Na ação constam as Leis Municipais 2213/14, 2198/14, 2254/15, 2270/16, 2278/16 e 2282/16 que respectivamente beneficiaram a Instituição Paulista Adventista de Educação e Assistência Social, Loja Maçônica Renascer, Associação Brasileira Educacional VIVO/Abev, Loja Maçônica Baluartes do Atlântico, Sindicato dos Empregados do Comércio de Caraguatatuba, Tenda de Umbanda Casa de Caridade Cabocla Anay e Escola Batista Novo Tempo.

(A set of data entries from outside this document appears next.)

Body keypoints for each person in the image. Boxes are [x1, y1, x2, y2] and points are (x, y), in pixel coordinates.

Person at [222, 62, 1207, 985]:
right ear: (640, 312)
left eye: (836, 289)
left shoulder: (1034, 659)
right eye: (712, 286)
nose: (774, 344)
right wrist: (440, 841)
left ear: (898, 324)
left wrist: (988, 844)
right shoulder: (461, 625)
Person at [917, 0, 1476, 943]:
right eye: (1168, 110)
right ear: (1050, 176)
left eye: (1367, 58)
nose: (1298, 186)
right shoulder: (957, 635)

No corpo das citadas Leis constam o local da doação, a descrição dos lotes doados, o prazo para construção das sedes, o prazo da doação, a isenção de taxas e a exigência da Prefeitura para a doação dos referidos lotes. As áreas escolhidas para doação são na sua maioria o Pontal Santa Marina, mas há também terrenos no Recanto do Sol e Jardim Britânia. O tempo de doação é de 30 anos e prazos para edificar as sedes que varia de 12 a 24 meses. Quanto as exigências a Prefeitura pede reserva de vagas, concessão de bolsas integrais e com desconto, além de programas para inclusão aos idosos, atividades sociais, centro de lazer, consultórios médico e odontológico e a distribuição de cadeiras de rodas, banho e camas hospitalares.

A ADI teve como Relator o Magistrado Álvaro Passos e nela o Procurador identifica que as doações trazem benefícios a particulares fora do processo legal objetivo, além de ferir o princípio da separação dos poderes. Ainda no despacho os elementos contidos nos autos evidenciam a probabilidade do direito e o perigo de dano, sobretudo quanto a possibilidade de concretização de forma integral das alterações das situações dos imóveis antes do término deste feito.

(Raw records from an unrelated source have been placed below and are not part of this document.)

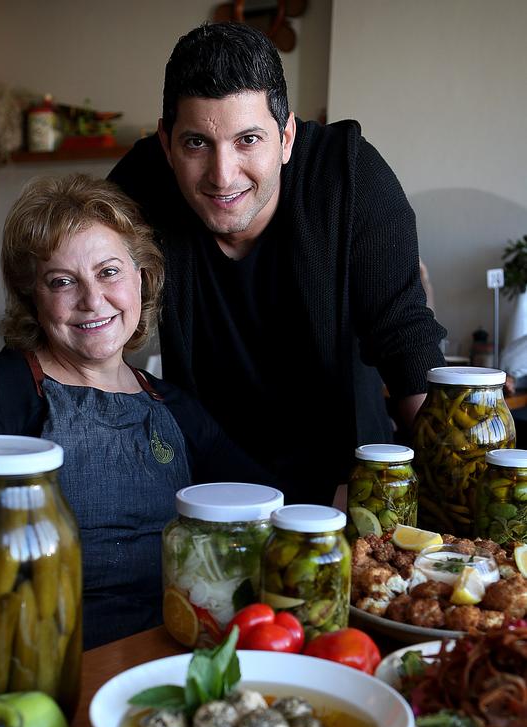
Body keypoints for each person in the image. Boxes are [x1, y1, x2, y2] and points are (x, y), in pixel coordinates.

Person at [0, 174, 273, 649]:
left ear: (141, 278)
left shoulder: (174, 406)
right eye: (62, 281)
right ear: (32, 298)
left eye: (109, 272)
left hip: (175, 649)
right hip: (50, 661)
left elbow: (265, 507)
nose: (92, 300)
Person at [110, 21, 447, 505]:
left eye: (248, 140)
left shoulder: (351, 181)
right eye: (196, 144)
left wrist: (462, 503)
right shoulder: (137, 189)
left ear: (286, 136)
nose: (223, 176)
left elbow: (407, 343)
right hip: (209, 490)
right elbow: (78, 325)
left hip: (344, 490)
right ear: (166, 144)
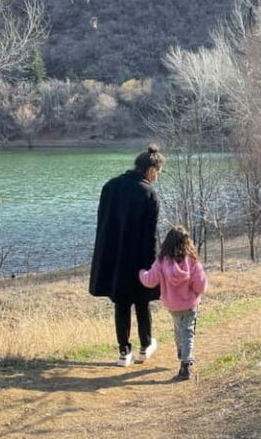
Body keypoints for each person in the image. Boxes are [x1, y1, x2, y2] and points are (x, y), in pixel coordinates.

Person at [89, 144, 166, 367]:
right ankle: (145, 347)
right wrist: (152, 266)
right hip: (139, 259)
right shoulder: (149, 194)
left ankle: (124, 353)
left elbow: (102, 225)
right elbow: (150, 235)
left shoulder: (110, 187)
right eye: (158, 173)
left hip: (113, 258)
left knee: (121, 304)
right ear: (151, 170)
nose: (157, 178)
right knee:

As citada Leis Municipais que concedem doação de área foram impugnadas e suspensas graças a Liminar impetrada até o julgamento do mérito da ação. Recentemente a Prefeitura revogou a doação de área para a VIVO/Abev.

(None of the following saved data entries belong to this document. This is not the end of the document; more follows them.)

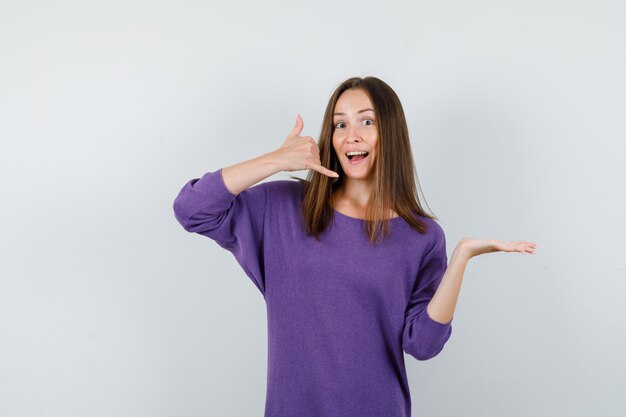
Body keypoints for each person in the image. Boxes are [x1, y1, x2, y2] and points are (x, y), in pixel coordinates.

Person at [172, 76, 537, 417]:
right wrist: (277, 160)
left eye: (366, 121)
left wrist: (461, 257)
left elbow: (423, 345)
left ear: (389, 133)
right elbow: (191, 209)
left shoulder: (421, 235)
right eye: (340, 124)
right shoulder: (282, 208)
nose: (351, 136)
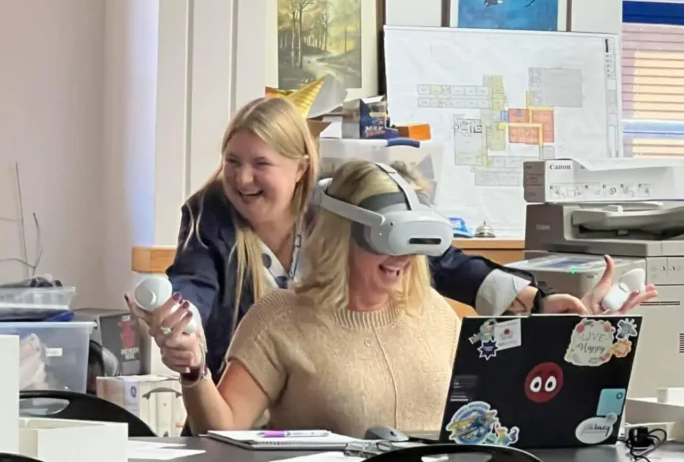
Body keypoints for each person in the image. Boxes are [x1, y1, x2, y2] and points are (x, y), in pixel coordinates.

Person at [135, 94, 657, 381]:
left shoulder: (341, 212)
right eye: (232, 162)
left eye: (260, 164)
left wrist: (539, 302)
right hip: (242, 401)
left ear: (299, 168)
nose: (242, 178)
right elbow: (194, 287)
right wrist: (180, 328)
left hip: (334, 397)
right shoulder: (211, 216)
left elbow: (444, 263)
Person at [159, 160, 461, 435]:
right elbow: (221, 431)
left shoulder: (434, 312)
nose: (402, 256)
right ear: (341, 236)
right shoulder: (281, 319)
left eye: (412, 241)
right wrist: (195, 370)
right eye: (387, 239)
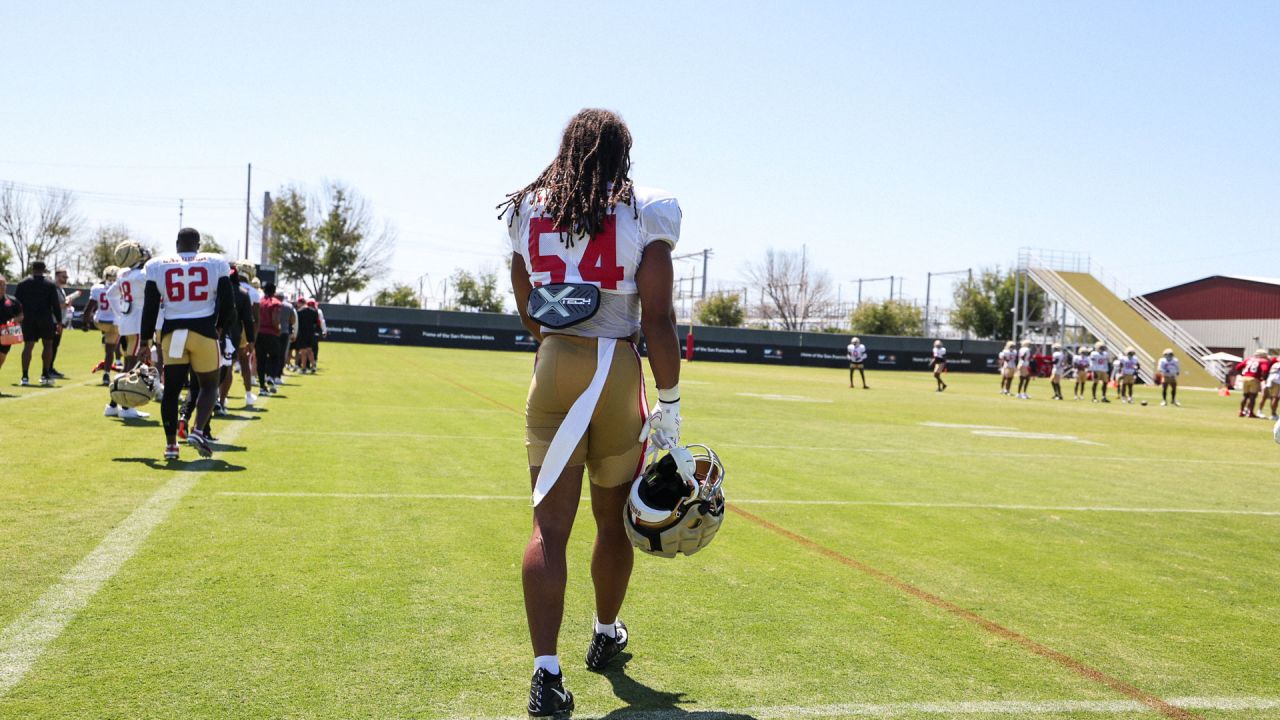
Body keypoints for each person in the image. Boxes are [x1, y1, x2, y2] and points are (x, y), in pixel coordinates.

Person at [499, 108, 682, 719]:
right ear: (621, 153)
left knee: (547, 529)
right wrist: (671, 402)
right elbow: (657, 316)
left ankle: (544, 675)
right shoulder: (645, 206)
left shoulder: (528, 206)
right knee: (611, 521)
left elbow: (528, 309)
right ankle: (606, 630)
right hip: (616, 369)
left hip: (553, 364)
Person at [138, 228, 233, 460]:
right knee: (209, 385)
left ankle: (171, 445)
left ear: (177, 243)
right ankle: (198, 431)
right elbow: (228, 303)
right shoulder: (216, 262)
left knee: (171, 390)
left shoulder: (157, 265)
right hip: (203, 331)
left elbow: (150, 308)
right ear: (198, 245)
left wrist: (144, 341)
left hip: (172, 333)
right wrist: (220, 328)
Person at [13, 260, 62, 386]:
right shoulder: (50, 285)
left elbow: (16, 302)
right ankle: (45, 374)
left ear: (32, 269)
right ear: (44, 269)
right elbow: (55, 305)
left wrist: (16, 317)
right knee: (48, 345)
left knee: (28, 346)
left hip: (28, 319)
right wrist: (59, 322)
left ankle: (25, 376)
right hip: (45, 319)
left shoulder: (23, 283)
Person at [84, 266, 120, 386]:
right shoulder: (121, 287)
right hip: (115, 323)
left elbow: (89, 308)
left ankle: (104, 336)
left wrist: (85, 322)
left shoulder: (97, 288)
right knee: (110, 351)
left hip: (100, 321)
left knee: (108, 341)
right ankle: (107, 373)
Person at [255, 283, 282, 395]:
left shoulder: (259, 301)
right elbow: (275, 319)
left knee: (260, 360)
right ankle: (270, 376)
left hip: (259, 334)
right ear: (274, 291)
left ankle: (262, 386)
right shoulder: (275, 303)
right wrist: (278, 329)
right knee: (275, 356)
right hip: (271, 333)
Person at [47, 267, 74, 379]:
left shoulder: (61, 289)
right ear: (57, 276)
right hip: (53, 321)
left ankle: (50, 368)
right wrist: (65, 305)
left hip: (60, 321)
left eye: (66, 276)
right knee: (51, 346)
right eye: (64, 276)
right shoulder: (52, 288)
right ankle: (47, 369)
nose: (66, 279)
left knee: (55, 346)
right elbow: (52, 305)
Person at [1233, 349, 1271, 419]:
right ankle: (1250, 412)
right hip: (1254, 378)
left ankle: (1241, 411)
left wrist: (1242, 374)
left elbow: (1238, 367)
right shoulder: (1263, 361)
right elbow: (1265, 370)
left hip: (1245, 378)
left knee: (1245, 396)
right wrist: (1263, 378)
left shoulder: (1249, 359)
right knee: (1253, 396)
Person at [0, 274, 23, 379]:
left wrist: (14, 320)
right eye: (0, 285)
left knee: (1, 358)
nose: (3, 287)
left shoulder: (12, 300)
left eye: (4, 285)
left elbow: (21, 315)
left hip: (7, 334)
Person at [294, 298, 321, 373]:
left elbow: (297, 323)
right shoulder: (314, 311)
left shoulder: (299, 312)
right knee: (309, 350)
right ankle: (313, 366)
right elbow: (316, 322)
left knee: (303, 351)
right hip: (311, 333)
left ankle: (304, 368)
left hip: (302, 333)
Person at [276, 290, 296, 384]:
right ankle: (278, 375)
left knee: (272, 354)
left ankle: (269, 374)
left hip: (273, 332)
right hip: (284, 332)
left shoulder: (273, 303)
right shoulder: (289, 306)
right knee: (282, 354)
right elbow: (293, 320)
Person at [1264, 352, 1280, 421]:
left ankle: (1273, 413)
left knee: (1272, 397)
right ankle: (1273, 414)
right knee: (1275, 398)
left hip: (1270, 380)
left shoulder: (1275, 364)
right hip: (1277, 380)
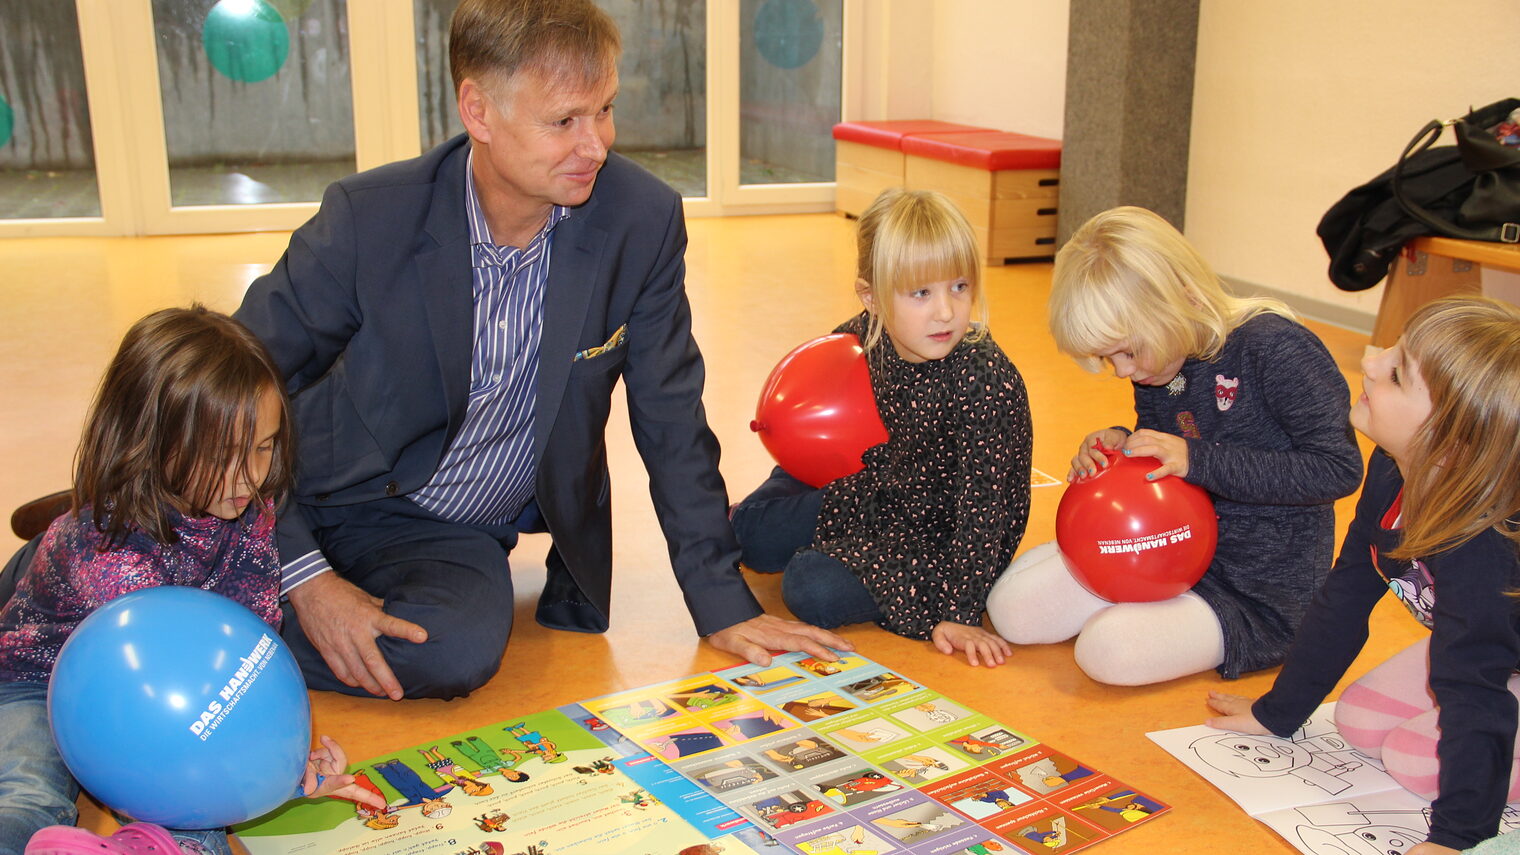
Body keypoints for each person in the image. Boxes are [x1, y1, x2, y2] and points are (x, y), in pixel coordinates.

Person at [231, 0, 846, 702]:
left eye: (605, 110)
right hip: (321, 491)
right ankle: (229, 603)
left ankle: (235, 600)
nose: (597, 145)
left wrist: (723, 600)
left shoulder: (637, 222)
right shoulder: (370, 219)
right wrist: (304, 575)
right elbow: (233, 375)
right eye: (564, 121)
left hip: (452, 531)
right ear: (479, 111)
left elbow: (671, 416)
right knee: (187, 528)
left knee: (456, 651)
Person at [0, 307, 381, 855]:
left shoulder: (251, 507)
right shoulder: (112, 558)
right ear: (151, 441)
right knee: (29, 802)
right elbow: (162, 721)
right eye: (225, 454)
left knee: (201, 826)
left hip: (162, 700)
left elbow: (244, 662)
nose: (251, 475)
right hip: (36, 684)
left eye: (265, 444)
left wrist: (285, 765)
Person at [985, 206, 1362, 685]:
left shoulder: (1276, 348)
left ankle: (1152, 612)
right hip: (1166, 554)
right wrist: (1122, 445)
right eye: (1107, 357)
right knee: (1013, 611)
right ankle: (1139, 601)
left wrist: (1196, 460)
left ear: (1178, 299)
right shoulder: (1159, 360)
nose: (1122, 371)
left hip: (1255, 593)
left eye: (1127, 350)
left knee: (1107, 652)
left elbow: (1337, 468)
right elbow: (1171, 451)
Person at [1206, 297, 1520, 854]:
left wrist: (1458, 838)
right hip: (1490, 651)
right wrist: (1278, 712)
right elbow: (1346, 593)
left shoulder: (1482, 550)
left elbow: (1473, 684)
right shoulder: (1390, 467)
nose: (1371, 361)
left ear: (1449, 444)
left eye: (1397, 373)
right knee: (1357, 721)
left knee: (1413, 757)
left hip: (1492, 663)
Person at [729, 188, 1032, 667]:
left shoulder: (982, 375)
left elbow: (985, 507)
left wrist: (960, 610)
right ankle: (774, 523)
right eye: (920, 293)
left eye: (959, 286)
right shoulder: (869, 332)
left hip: (942, 529)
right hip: (880, 483)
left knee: (810, 587)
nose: (946, 312)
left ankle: (811, 536)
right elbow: (830, 368)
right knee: (750, 535)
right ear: (871, 297)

Segundo os advogados do Ex-Prefeito Antonio Carlos, que era o Chefe do Executivo na época que as citadas Leis aprovadas no Legislativo, as concessões podem ser feitas desde que haja interesse público e todas as concessões tiveram uma contrapartida social explícita no corpo da lei. No caso da justiça decidir pela inconstitucionalidade a Prefeitura terá que reintegrar a posse das áreas e pagar a indenização devida pelas benfeitorias lá existentes.

O Blog CONTRA & VERSO solicitou manifestação da atual gestão municipal sobre o assunto e não houve resposta até o fechamento deste texto.